Кулаки сами собой сжались, мне нелегко было расцепить пальцы. Ладони стали липкими от пота.
Эйб смотрел мрачно.
– Знаешь, Нола, было время, когда я тебе симпатизировал. Последний раз предупреждаю: если Мейсон устроит драку, я на суде дам показания против тебя.
И он отошел, а я села за круглый столик у окна. Меня трясло, голова трещала. Я с трудом подавляла желание шарахнуть о стену пепельницу, расколотить солонку и перечницу. Нельзя, говорила я себе. Я должна себя контролировать. Чтобы не сорваться, я обеими руками вцепилась в столешницу. Так, бывало, я сидела в классе. Теперь я не сводила глаз с улицы, молилась, чтобы Роджер пришел поскорее.
Жена Эйба, Сара, в своих черных лосинах и белом переднике, двинулась было ко мне с планшетом и кусочком мела, однако передумала, прошла мимо. Все посетители до единого косились на меня, перешептываясь. Неужели им известно нечто, чего я не помню? Неужели отлив обнажит очередной скелет? В последний раз я видела Мейсон, когда вела Тодда к себе в мастерскую, чтобы показать ему свои работы. Тодд целовал меня, потом уложил на кушетку. Дальше – полный мрак. Следовательно, имело место некое событие, и потому-то сейчас мне хочется устроить погром в «Дочери лошадника». Нет, погрома не будет. Я дождусь Роджера, а поужинаем мы где-нибудь в другом месте.
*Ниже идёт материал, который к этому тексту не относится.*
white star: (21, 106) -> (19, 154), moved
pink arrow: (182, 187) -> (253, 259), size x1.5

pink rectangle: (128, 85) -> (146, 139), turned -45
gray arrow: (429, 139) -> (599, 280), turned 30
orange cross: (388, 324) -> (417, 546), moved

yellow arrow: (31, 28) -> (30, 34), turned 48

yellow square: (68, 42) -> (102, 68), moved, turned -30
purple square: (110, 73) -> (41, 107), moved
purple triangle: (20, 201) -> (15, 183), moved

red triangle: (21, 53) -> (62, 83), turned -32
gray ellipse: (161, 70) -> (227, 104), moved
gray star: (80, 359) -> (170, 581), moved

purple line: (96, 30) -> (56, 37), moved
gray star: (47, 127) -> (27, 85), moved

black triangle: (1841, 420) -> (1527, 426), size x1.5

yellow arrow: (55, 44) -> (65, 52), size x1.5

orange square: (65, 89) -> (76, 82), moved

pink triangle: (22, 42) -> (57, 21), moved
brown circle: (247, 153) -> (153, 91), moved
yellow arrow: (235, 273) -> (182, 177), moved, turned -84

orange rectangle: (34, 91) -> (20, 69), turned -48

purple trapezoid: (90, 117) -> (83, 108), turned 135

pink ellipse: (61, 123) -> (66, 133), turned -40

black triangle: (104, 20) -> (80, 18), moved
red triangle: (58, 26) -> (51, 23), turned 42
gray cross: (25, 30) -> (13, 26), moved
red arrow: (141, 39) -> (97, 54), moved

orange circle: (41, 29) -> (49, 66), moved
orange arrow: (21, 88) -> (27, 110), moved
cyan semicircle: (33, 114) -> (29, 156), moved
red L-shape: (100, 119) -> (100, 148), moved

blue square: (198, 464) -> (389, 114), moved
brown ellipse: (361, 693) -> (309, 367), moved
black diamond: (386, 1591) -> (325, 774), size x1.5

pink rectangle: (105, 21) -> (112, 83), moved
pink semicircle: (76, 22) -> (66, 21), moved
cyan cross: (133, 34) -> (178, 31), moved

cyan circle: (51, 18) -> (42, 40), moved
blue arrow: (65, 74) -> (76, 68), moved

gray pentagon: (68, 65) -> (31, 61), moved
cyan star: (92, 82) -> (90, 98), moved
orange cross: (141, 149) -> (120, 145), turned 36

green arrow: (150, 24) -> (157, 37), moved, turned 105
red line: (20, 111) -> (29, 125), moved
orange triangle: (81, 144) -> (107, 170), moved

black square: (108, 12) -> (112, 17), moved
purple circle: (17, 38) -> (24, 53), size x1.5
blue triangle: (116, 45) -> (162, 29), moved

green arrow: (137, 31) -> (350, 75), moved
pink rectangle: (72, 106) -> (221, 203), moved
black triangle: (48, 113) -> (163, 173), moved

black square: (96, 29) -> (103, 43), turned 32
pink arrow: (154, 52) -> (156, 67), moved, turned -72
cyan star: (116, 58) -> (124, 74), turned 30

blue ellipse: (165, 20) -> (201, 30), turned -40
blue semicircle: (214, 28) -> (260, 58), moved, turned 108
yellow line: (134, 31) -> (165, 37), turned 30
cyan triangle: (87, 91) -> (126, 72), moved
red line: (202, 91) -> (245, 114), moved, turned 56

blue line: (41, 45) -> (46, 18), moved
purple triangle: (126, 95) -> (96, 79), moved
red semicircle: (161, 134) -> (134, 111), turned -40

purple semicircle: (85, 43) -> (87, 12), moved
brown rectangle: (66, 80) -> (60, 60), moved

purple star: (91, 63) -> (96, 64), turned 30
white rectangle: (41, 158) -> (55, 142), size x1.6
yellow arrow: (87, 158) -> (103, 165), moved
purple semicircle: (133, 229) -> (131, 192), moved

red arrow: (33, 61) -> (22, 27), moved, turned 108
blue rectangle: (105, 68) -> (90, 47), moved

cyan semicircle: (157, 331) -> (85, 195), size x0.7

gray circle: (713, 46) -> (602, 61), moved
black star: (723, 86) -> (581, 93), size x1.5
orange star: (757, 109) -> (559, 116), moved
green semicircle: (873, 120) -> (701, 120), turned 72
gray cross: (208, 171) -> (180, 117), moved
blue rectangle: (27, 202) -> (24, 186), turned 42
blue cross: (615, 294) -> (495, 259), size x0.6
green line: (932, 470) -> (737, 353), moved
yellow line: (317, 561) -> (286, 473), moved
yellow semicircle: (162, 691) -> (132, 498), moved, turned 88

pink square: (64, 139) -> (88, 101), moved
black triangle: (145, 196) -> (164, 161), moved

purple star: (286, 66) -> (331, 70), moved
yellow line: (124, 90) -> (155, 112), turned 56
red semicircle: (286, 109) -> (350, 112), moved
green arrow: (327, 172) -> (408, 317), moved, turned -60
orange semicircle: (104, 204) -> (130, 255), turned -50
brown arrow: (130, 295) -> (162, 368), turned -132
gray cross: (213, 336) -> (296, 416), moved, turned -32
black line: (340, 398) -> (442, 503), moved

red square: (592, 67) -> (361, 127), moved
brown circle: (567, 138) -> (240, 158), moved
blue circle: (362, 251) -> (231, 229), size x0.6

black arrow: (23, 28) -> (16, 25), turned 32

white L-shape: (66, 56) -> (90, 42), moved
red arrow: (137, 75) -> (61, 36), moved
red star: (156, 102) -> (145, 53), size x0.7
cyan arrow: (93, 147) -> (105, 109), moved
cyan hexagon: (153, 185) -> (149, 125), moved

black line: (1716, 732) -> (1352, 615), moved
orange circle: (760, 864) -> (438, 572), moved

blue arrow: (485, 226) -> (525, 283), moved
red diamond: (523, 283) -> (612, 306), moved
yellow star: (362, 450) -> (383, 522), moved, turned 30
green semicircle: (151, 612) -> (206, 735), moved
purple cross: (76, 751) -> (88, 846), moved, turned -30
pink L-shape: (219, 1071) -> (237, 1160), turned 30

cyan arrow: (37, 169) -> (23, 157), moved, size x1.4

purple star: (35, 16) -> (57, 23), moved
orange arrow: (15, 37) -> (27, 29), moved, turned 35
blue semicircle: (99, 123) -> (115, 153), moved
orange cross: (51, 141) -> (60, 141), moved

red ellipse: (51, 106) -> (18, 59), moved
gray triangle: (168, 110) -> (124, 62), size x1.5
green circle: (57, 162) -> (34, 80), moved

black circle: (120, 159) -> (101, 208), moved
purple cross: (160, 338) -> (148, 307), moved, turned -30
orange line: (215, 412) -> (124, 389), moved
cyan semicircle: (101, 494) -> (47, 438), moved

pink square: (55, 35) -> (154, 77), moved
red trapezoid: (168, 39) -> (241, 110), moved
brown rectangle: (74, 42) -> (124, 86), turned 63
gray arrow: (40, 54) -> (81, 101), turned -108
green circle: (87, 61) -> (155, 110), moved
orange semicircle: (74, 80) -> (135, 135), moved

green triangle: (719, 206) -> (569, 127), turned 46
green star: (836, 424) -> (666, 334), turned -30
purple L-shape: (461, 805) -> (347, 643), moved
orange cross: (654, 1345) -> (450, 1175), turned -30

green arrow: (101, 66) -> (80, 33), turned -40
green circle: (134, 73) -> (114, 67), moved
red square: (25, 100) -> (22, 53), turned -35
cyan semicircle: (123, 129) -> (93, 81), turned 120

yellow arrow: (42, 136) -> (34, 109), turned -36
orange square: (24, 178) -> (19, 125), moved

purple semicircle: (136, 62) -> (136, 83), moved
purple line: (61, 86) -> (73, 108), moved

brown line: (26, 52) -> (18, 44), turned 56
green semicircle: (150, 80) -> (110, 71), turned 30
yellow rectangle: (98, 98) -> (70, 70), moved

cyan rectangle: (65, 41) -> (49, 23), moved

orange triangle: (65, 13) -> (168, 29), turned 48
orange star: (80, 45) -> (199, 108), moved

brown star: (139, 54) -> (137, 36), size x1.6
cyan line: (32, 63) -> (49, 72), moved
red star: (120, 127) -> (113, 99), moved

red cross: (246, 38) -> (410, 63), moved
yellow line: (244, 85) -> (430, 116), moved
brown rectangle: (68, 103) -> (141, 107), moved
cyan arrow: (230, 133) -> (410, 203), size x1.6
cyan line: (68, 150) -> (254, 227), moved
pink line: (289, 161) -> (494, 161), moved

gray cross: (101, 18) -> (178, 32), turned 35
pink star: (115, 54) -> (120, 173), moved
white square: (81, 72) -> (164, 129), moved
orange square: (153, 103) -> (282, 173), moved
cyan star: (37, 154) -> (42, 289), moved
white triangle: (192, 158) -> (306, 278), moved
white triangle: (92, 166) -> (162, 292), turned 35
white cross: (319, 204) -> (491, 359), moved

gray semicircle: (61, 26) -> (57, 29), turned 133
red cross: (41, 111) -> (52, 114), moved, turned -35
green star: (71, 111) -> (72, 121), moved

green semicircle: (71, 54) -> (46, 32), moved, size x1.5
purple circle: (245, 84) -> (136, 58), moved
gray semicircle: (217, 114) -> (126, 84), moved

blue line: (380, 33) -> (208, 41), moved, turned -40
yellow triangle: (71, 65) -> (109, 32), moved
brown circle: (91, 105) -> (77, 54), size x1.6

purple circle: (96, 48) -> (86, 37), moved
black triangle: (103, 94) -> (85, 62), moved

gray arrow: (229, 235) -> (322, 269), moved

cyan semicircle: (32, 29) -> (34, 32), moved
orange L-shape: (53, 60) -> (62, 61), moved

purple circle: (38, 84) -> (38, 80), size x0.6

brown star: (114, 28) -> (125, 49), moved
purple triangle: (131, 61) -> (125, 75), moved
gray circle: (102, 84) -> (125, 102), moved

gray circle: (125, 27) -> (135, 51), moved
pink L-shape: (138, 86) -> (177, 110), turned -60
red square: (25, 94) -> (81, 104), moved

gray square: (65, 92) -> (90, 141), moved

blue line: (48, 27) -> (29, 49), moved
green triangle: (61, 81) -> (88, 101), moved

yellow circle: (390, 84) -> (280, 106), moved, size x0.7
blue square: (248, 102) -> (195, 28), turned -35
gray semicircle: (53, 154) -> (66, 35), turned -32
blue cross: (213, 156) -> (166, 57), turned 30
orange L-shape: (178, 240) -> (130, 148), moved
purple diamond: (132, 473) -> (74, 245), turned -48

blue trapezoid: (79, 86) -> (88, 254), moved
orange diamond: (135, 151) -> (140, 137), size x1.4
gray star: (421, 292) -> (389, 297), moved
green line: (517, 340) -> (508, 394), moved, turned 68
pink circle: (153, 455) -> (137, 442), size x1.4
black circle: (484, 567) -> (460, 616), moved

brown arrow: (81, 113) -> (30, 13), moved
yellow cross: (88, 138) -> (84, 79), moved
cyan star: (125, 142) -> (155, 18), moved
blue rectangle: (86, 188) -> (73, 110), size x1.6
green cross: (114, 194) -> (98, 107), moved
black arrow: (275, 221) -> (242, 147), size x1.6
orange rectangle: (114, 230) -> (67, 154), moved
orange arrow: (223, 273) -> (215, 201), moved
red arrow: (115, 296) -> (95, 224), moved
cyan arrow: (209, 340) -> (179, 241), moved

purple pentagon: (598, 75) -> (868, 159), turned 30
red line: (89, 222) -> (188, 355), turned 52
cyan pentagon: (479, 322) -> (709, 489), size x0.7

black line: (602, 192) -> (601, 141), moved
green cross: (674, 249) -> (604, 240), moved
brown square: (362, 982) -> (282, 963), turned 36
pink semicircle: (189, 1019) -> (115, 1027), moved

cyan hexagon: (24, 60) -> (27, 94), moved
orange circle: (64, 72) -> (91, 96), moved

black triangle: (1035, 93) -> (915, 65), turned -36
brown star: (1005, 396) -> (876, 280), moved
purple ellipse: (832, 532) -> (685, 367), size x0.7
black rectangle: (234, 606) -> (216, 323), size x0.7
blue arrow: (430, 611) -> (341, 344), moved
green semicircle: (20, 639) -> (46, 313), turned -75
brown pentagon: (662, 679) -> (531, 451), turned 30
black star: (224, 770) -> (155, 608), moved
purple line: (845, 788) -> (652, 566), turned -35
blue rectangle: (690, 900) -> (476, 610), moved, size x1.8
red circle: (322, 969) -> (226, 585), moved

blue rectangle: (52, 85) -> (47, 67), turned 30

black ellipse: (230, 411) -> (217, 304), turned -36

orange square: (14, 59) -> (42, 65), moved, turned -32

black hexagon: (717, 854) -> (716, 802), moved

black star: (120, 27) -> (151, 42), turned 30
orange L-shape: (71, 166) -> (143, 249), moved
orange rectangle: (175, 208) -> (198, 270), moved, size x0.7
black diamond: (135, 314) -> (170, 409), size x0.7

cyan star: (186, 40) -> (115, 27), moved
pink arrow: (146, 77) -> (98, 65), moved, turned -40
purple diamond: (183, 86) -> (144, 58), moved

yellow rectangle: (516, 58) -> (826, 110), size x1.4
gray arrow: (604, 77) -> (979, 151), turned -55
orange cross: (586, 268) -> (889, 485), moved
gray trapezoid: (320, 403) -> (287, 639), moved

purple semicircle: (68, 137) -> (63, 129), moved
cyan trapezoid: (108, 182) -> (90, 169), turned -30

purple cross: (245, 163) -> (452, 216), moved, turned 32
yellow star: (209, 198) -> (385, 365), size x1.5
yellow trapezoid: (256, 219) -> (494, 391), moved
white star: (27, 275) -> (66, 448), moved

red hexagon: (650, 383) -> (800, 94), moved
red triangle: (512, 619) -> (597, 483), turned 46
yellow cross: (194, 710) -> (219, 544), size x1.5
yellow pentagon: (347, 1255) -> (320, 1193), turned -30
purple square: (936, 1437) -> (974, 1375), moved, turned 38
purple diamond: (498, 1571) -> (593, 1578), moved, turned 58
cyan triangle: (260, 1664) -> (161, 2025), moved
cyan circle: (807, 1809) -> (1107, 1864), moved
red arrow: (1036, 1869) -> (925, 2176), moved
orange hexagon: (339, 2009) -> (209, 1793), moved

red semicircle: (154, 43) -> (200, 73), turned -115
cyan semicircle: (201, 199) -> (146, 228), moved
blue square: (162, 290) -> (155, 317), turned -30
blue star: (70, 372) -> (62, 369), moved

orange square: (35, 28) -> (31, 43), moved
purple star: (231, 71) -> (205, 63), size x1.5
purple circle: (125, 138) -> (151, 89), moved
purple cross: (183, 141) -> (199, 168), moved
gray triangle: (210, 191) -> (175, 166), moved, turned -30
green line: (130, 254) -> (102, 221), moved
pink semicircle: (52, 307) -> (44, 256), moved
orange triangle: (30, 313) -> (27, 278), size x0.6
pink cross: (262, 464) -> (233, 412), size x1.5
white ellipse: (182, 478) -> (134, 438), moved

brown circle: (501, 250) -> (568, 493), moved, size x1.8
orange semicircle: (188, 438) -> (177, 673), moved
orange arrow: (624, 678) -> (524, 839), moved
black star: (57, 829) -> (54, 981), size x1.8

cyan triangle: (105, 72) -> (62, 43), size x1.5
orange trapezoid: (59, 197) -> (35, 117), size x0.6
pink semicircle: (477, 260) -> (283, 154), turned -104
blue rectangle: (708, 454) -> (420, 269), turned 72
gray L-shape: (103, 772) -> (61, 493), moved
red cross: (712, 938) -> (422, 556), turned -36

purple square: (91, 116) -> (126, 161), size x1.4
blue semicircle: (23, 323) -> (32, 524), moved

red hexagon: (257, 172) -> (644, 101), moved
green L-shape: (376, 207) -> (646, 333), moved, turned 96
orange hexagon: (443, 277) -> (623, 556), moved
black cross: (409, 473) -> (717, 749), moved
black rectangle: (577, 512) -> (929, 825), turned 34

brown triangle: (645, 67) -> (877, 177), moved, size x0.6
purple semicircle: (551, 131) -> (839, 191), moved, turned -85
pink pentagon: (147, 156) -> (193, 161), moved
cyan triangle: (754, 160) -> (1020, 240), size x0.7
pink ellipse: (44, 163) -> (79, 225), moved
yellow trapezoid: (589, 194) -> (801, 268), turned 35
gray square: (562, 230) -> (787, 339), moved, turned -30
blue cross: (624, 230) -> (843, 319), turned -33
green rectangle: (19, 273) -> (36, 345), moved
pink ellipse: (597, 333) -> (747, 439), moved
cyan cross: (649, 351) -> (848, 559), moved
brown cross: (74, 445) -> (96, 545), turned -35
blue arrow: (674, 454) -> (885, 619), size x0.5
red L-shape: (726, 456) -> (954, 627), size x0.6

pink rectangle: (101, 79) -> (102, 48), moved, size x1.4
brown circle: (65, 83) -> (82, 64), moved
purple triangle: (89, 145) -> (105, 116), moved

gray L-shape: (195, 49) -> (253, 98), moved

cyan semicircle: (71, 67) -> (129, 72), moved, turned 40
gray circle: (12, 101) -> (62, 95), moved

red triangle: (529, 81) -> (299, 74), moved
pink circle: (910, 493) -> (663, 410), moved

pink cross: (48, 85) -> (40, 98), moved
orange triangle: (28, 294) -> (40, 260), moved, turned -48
Вошел Кирк Сильвермен. Я помахала ему, но он сделал вид, что не видит меня. Почему? Я была у Сильвермена на пятничной вечеринке. Точно помню, как входила в его квартиру – только не помню, как выходила. То есть первый акт был, а вот со вторым проблемы… Господи, когда же в моей памяти не останется белых пятен?
И тут на улице появилась грузная, неуклюжая, почти квадратная Мейсон, топавшая к кафе. Наши взгляды встретились.
О Мейсон мне было известно лишь, что она состоит в городском ЛГБТ-сообществе. Помню, при первой встрече Мейсон мне понравилась – этакий добродушный пекинес. Именно так я о ней подумала, когда пришла арендовать часть студии. Теперь пекинес, похоже, собрался в меня вцепиться своими крепкими, острыми клыками. Первым моим побуждением было сбежать через служебный вход, но я замешкалась. Мейсон, расталкивая всех на своем пути, направлялась прямо ко мне. Сара Коломбо попыталась ее задержать. О чем они говорили, я не слышала, только видела, как багровеют вислые щеки Мейсон. Она оттолкнула Сару и рванулась вперед.